Common Bonds

Updated:Feb 18,2015

pe-img-cg-reach-bondsThis article speaks for caregivers and poignantly expresses the feelings many of us each carry with us daily. It's something you might consider sharing with your family and friends.

Source: Suzanne Mintz is president and co-founder of the National Family Caregivers Association, a not-for-profit organization dedicated to making life better for all of America's family caregivers.

What is caregiving and how do you define a family caregiver? What is the common thread that ties together those of us who care for spouses, children, parents, siblings, partners or friends who are chronically ill, frail or disabled?

It certainly isn't the tasks of caregiving. They vary so much, from situation to situation.

It surely isn't the number of years involved. Caregiving can last a few short months. It can last three to five years. At times, caregiving is a lifetime commitment.

Location of caregiving varies from situation to situation. Although most caregiving goes on in the home, and most caregivers and recipients live under the same roof, talk to anyone whose parent is in a nursing home and you'll quickly learn that caregiving doesn't end when someone else is responsible for day-to-day care, or when caregiving takes place long distance.

If it isn't the responsibilities or tasks, and it's not the length of time or the location — what is the essential bond of caregiving? What does caring for a spouse with Parkinson's disease have to do with caring for parents who are losing their independence, or a child with epilepsy?

In 1994, when the National Family Caregivers Association (NFCA) conducted its first caregiver member survey, we wanted to find that common bond, to define the link between all caregivers. We found in no uncertain terms that the common bond of caregiving is its emotional impact.

The common bond of caregiving is the intense sadness we feel because someone we care about has perhaps suffered a brain injury or is losing his or her mobility and may never achieve normal life functioning. It's the sadness that comes from wanting the miracle of normalcy.

The common bond of caregiving is the upheaval of changing family dynamics that occurs because life has been turned upside down and because there is no set timetable for working through the painful stages of grief which caregivers and care receivers all experience in their own personal and private way.

The common bond of caregiving is the sense of isolation that comes from living outside the norm, from having everyday activities of life — dressing, walking, toileting, thinking clearly — that everyone else takes for granted, become such a big focus in your own life.

The common bond of caregiving is the frustration we all experience because it's so hard to get things done, because noncaregivers just don't understand, because healthy people park in handicapped parking spots and because people who are supposed to have the answers often don't.

The common bond of caregiving is the stress we feel because we don't have enough leisure or personal time, and the common bond of caregiving is unfortunately often the severe depression that so many of us suffer.

These are the common bonds of caregiving that tie us to one another, that develop in us an innate understanding of each other's pain, each other's lost dreams, each other's fears.

These shared emotions, these very difficult emotions, are the common bond of caregiving. But there is another common bond, another shared emotion, that we don't recognize as often as we should. It is the inner strength that most of us never knew we had.

It's the fortitude to go on despite the pain. It's the wellspring of hope we always dip into. It's the power to make a difference. It's the clever way we solve a difficult problem. It's the knowledge that we have been tested by fire, and we have survived.

Our inner strength is the gift we have been given. It's the "payback" for the pain, and although many of us would gladly trade it in for an easier life and our loved one's health and well-being, we nevertheless ought to recognize its extraordinary value.

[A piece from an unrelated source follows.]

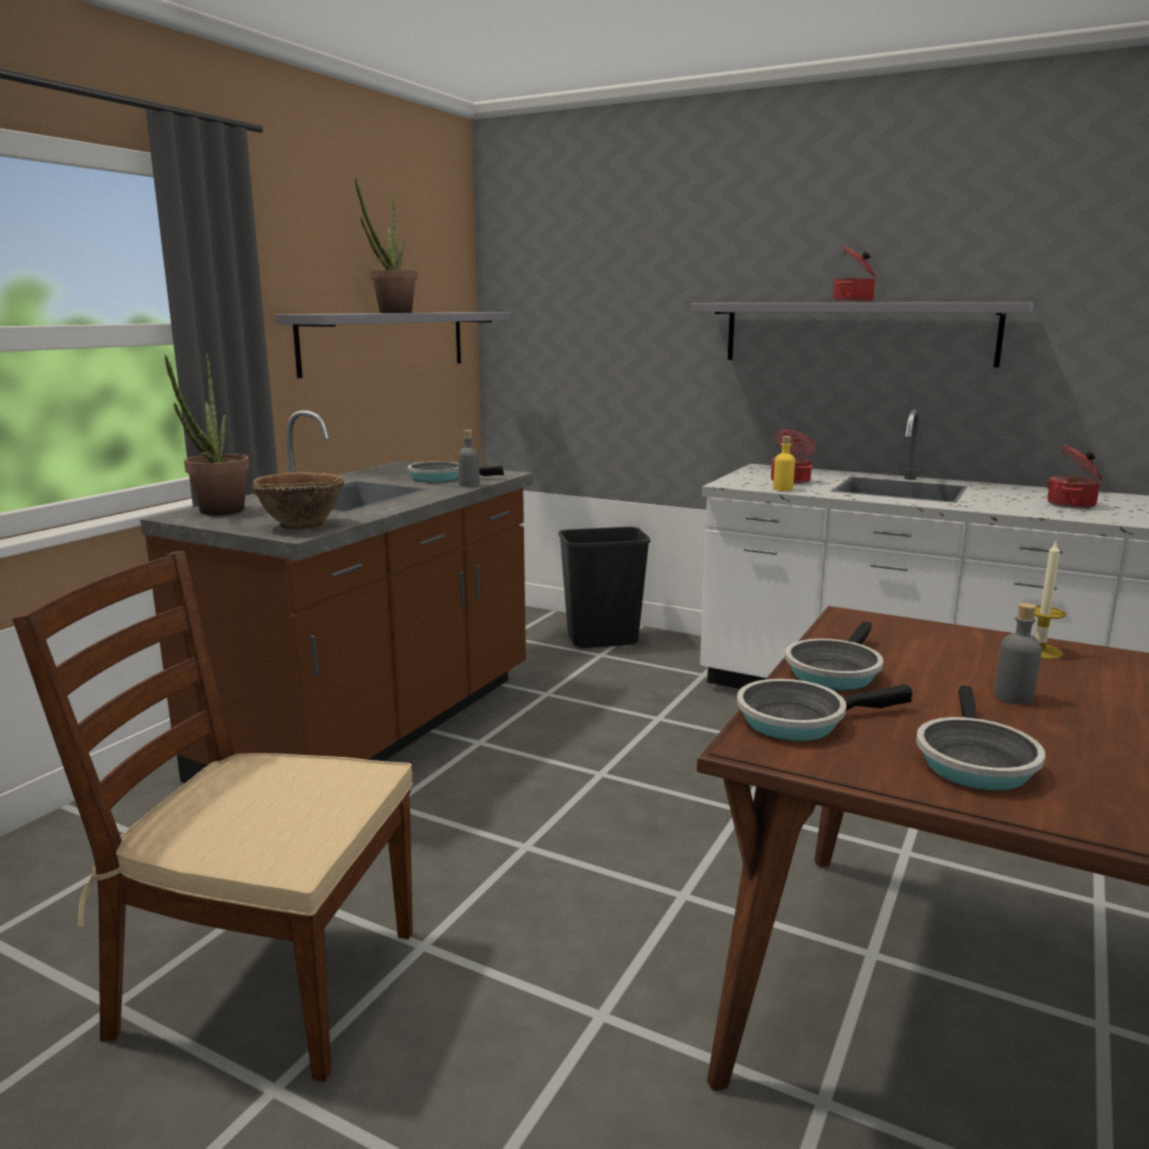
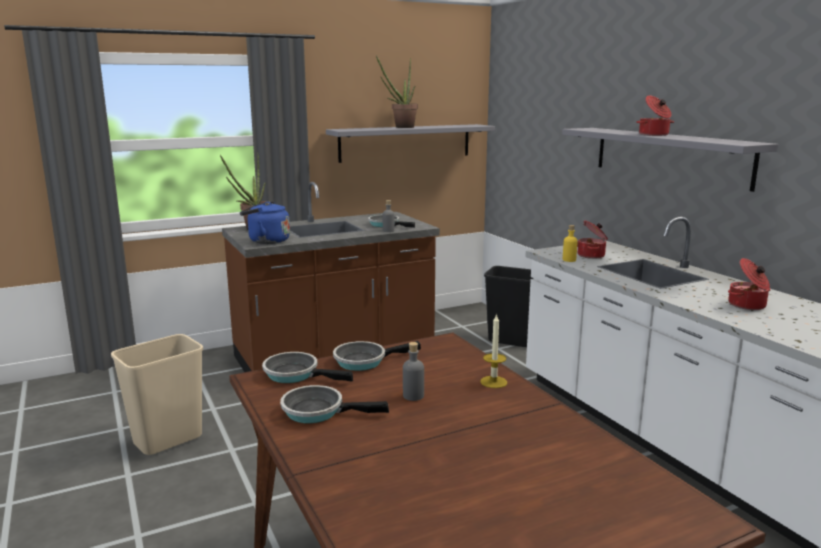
camera: 35 degrees right, 0 degrees up
brown chair [12,551,413,1082] -> beige trash can [111,334,203,455]
brown bowl [252,472,344,530] -> blue kettle [240,201,290,244]
frying pan [916,685,1045,791] -> frying pan turned 45 degrees clockwise [280,385,389,423]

The problem is I don't think most caregivers do recognize it. I think most caregivers are so caught up in the act of caregiving that they don't step back and look at the extraordinary things they do. I think a great many caregivers don't even identify themselves as caregivers.

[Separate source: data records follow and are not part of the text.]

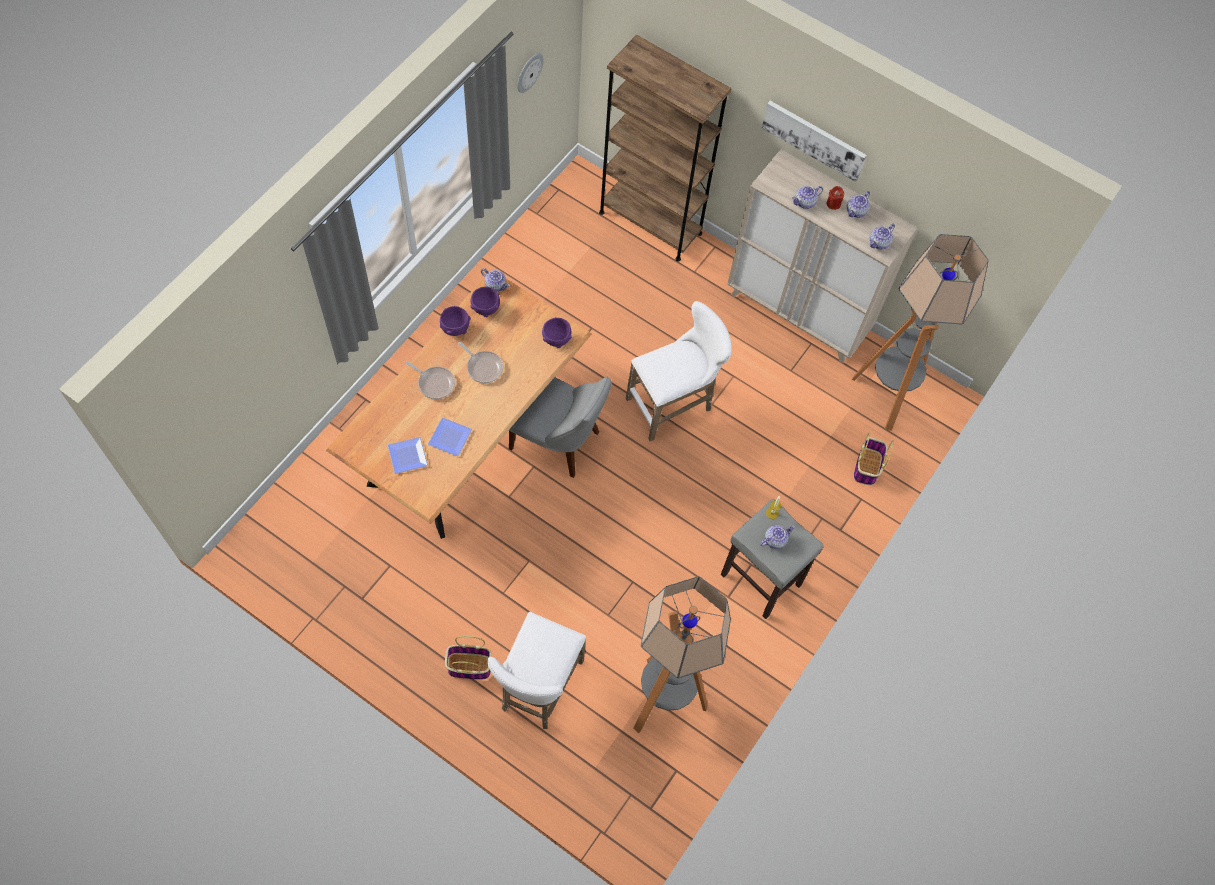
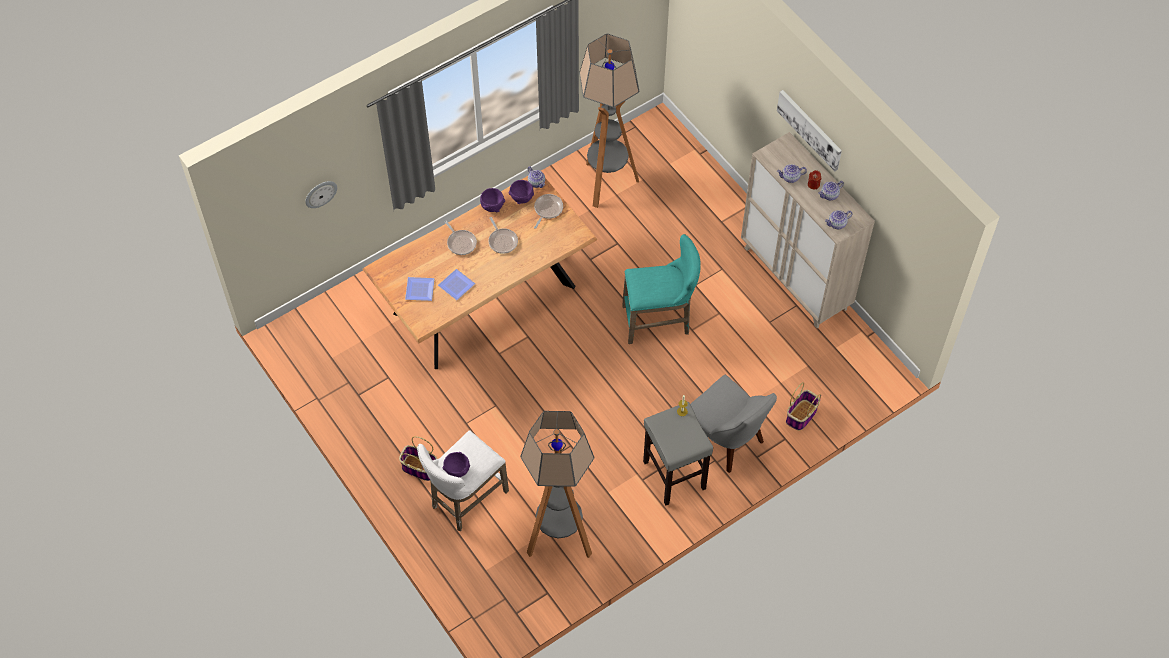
camera: 25 degrees right, 5 degrees down
grey chair [509,377,612,478] -> grey chair moved to [690,375,777,473]
wall clock [517,54,544,93] -> wall clock moved to [305,181,337,208]
purple bowl [542,317,572,348] -> purple bowl moved to [443,452,470,477]
brown bookcase [599,35,732,261] -> none
white stool [626,301,732,441] -> turquoise stool [622,234,701,344]
teapot [760,525,795,549] -> none
floor lamp [852,234,989,431] -> floor lamp moved to [579,34,639,208]
none -> frying pan [534,194,563,229]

This is not surprising. The term caregiving does not exist in the dictionary. Caregivers have not been counted in a U.S. census and are therefore not officially recognized as a significant minority. Caregiving and caregivers are invisible.

I wish it weren't so. I wish caregivers were given their just due. I wish caregivers themselves would recognize their value, acknowledge their individual achievements. Empowerment is an overused word, but it's the one that comes to mind when I think of what I want for caregivers.

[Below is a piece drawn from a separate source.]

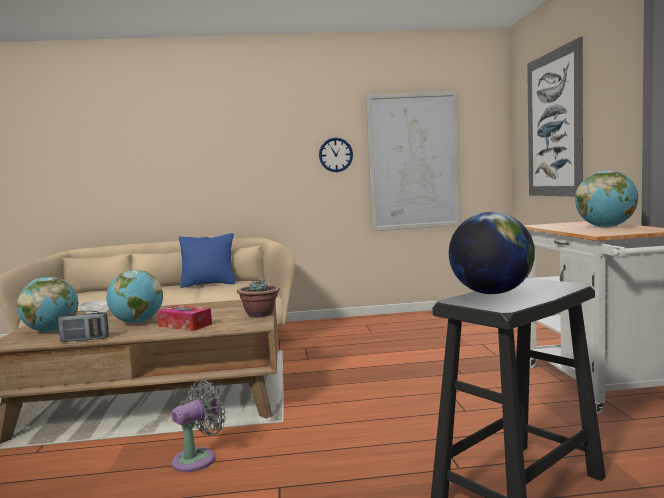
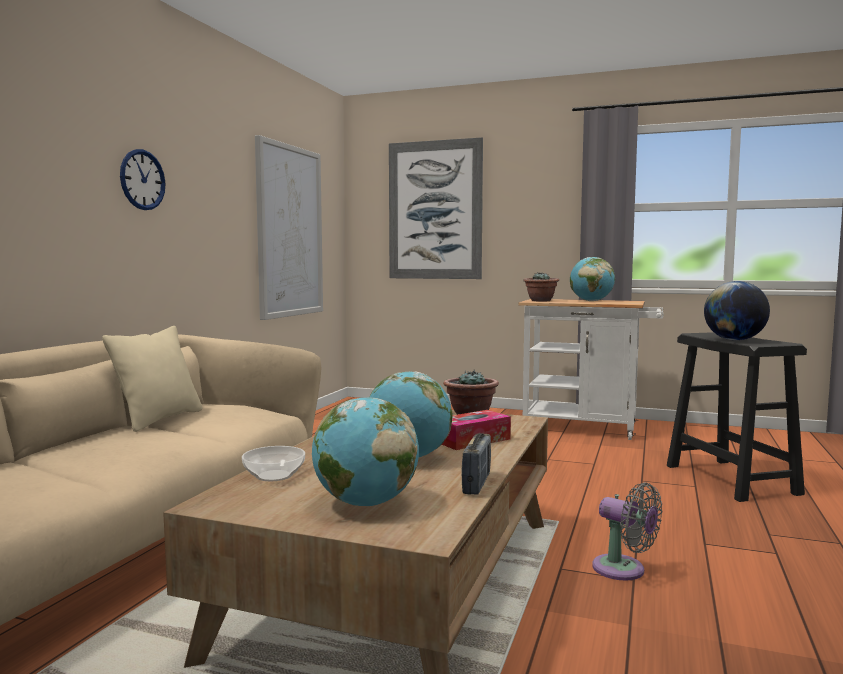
camera: 65 degrees left, 0 degrees up
grey fan [171,379,226,472] -> grey fan turned 150 degrees clockwise [592,482,662,581]
blue pillow [179,233,235,288] -> beige pillow [102,326,203,432]
wall clock [319,138,353,172] -> wall clock moved to [120,149,166,210]
none -> potted plant [523,272,559,302]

Empowerment for me means a sense of self-confidence, a belief in one's ability to have some control over situations, a sense of pride, a feeling of self-respect and self worth. For the most part, we use our inner strength to help our loved ones and to get through difficult caregiving days. We need to begin to use it to take better care of ourselves, to feel proud, to experience the beauty of self love.

I recently received an e-mail from a member of the National Family Caregivers Association. She said that NFCA had become a great solace to her. She said that we made her proud to be a caregiver.

‘Proud to be a caregiver'
I mulled the phrase over in my mind for quite some time before I realized that the true definition of caregiving is buried in that phrase, in the understanding that caregiving is a role that tests our abilities, our faith and our character.

What is caregiving?
How do you define a family caregiver? I think I have the answer now. You define family caregivers by their emotions and their spirit, by the sadness in their eyes, but also by the determination in their hearts. Caregivers are very special people.

This content was last reviewed on 12/18/2014.